About twenty years ago I had a client who told me (when I asked about his hobbies), told me that he read quite a bit. When I asked what kinds of books he read, he sniffed that he only read fine literary works. "Except," he said somewhat confessionally, "I read a detective series by a man named Gregory McDonald. I'll read anything he writes." I took note of the name and went out and started reading everything I could by Gregory McDonald. By now, many people are aware of his Fletch character, but don't judge him from the movies with Chevy Chase. Read the Fletch and Flynn books. And one called Safekeeping, which is unrelated to those two series. He has just begun a new series and I enjoyed the first book of that series, called Skylar. The second has just been released and is only in hardcover. While not as fast-paced as Fletch or Flynn, he has a certain voice and humor that I enjoy.
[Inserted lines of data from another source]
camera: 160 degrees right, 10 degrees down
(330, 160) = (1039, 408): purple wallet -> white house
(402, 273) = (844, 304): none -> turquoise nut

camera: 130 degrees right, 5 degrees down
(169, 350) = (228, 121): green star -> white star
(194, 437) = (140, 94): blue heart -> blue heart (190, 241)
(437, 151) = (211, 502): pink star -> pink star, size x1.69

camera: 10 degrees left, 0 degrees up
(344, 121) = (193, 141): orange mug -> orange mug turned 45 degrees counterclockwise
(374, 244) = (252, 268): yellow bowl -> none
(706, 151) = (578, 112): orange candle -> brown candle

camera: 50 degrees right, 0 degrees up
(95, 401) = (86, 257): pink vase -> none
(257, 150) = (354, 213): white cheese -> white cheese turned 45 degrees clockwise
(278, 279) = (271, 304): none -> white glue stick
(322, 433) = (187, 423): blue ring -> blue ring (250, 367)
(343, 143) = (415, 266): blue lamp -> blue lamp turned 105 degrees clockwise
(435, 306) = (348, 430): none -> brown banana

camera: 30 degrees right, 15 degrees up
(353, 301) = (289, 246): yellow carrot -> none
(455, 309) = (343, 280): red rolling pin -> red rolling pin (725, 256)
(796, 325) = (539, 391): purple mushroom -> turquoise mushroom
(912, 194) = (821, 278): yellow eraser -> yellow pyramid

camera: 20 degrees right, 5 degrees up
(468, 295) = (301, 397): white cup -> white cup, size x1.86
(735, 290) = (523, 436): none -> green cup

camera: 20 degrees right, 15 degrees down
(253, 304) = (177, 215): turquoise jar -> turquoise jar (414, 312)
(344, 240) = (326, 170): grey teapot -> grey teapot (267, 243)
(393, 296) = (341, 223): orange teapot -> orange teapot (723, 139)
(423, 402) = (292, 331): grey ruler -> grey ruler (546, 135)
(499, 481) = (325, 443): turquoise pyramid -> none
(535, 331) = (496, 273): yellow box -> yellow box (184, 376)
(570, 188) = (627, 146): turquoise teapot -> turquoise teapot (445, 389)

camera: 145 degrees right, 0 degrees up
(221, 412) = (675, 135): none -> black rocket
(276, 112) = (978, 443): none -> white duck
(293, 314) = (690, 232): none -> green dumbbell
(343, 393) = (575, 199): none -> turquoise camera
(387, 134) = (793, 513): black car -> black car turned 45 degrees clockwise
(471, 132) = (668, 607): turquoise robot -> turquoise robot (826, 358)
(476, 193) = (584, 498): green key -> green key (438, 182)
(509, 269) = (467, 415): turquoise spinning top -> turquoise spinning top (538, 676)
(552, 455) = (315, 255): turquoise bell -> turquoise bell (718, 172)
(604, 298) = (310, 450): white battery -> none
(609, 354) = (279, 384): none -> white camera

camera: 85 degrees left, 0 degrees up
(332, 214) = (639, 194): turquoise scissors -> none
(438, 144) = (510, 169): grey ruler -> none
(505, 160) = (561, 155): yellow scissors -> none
I read Isabel Allende's book, House of the Spirits, many years ago and loved it (nope, never saw the movie). This past year, my wife read her latest book, Paula, and recommended it to me. I read it on a plane ride back from Sweden this year and was impressed. It is the story of her life and her family written for her daughter, who is in a coma. It is a nice book in itself, but it also helps make sense of her fiction books and of Chilean politics and culture.

I didn't expect to like Jerry Maguire, but I kept hearing good things about it, so I went. I reeealy liked it. I see a lot of movies and like many, but rarely do I reeeeally like them. Go see it.

I've been listening to a lot of music lately: Here are some of my favorite Cds at present:

Shawn Colvin, A Few Small Repairs - I saw her in concert in Tarrytown, NY and she said the album was full of downer music, but I find it her best for awhile, very strong singing and writing;

Aimee Mann, I'mWith Stupid - She sang the hit song, Voices Carry, years ago when she was with a group, but I like her better on her own. Start with cuts 9 through 11 and when you're hooked, go back and get into the whole thing and then get her other solo release.

As a fairly obsessive Beatles fan, if you are too, I urge you to buy The Rutles Archaeology. It's a take-off on The Beatles Anthology. I'm amazed that they could write good songs in the style of the Beatles and get the musical jokes just right. Hilarious and enjoyable in its own right.